Job: Of all the lines in this material, how many have the word "Francia"? Give only the number.
── Data excerpts ──
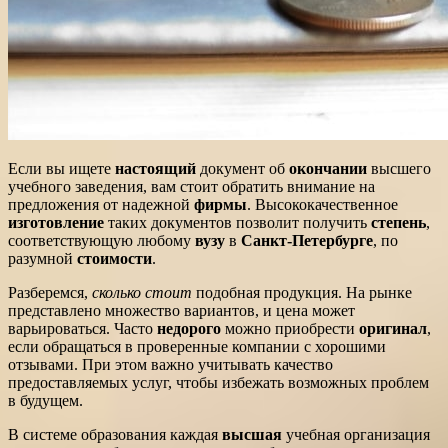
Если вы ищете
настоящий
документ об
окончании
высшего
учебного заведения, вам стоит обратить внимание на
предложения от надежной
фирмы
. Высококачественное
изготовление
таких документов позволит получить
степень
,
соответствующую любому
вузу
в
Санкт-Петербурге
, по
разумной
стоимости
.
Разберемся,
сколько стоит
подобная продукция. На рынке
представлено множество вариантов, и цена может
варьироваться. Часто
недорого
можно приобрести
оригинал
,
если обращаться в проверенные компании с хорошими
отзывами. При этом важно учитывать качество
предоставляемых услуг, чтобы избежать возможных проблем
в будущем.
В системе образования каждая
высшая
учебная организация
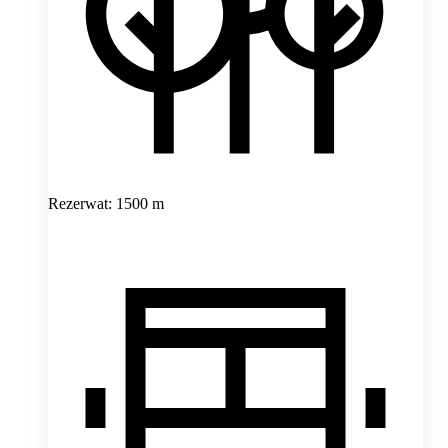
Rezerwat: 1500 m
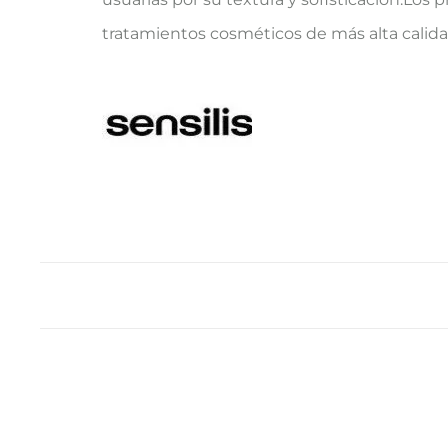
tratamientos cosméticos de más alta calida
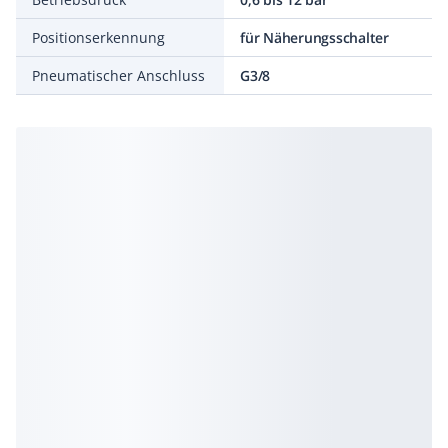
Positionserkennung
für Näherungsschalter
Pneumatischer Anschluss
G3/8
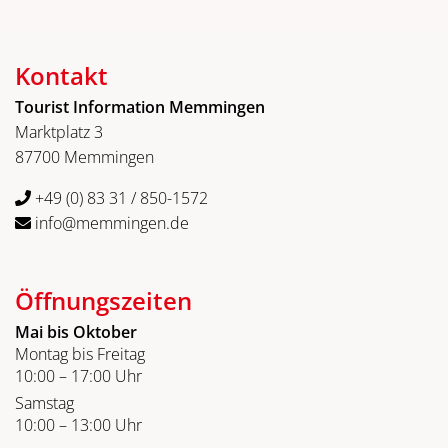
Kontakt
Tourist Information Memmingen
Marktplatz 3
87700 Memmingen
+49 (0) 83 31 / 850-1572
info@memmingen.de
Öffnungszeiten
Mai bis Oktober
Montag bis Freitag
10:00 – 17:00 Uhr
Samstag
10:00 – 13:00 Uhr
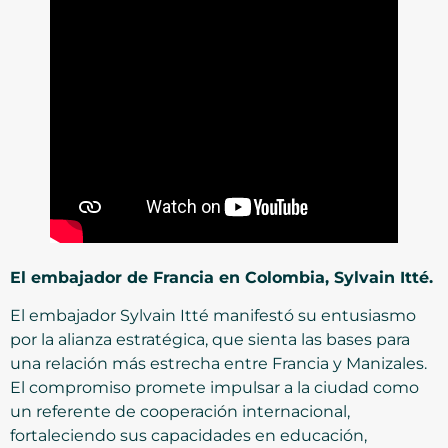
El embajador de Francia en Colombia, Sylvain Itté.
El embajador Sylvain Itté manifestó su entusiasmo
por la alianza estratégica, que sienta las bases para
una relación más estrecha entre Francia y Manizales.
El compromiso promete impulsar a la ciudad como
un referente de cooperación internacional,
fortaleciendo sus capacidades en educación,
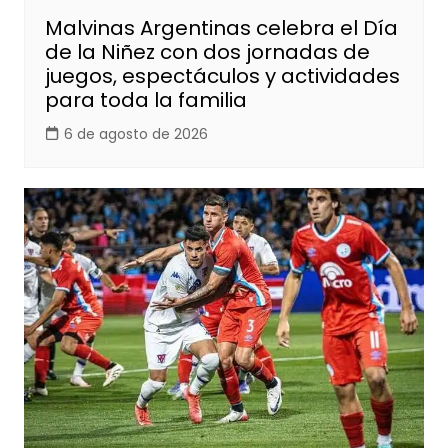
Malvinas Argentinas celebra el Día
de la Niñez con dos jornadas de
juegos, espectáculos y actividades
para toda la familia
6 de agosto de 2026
───
Response to this exercise: 2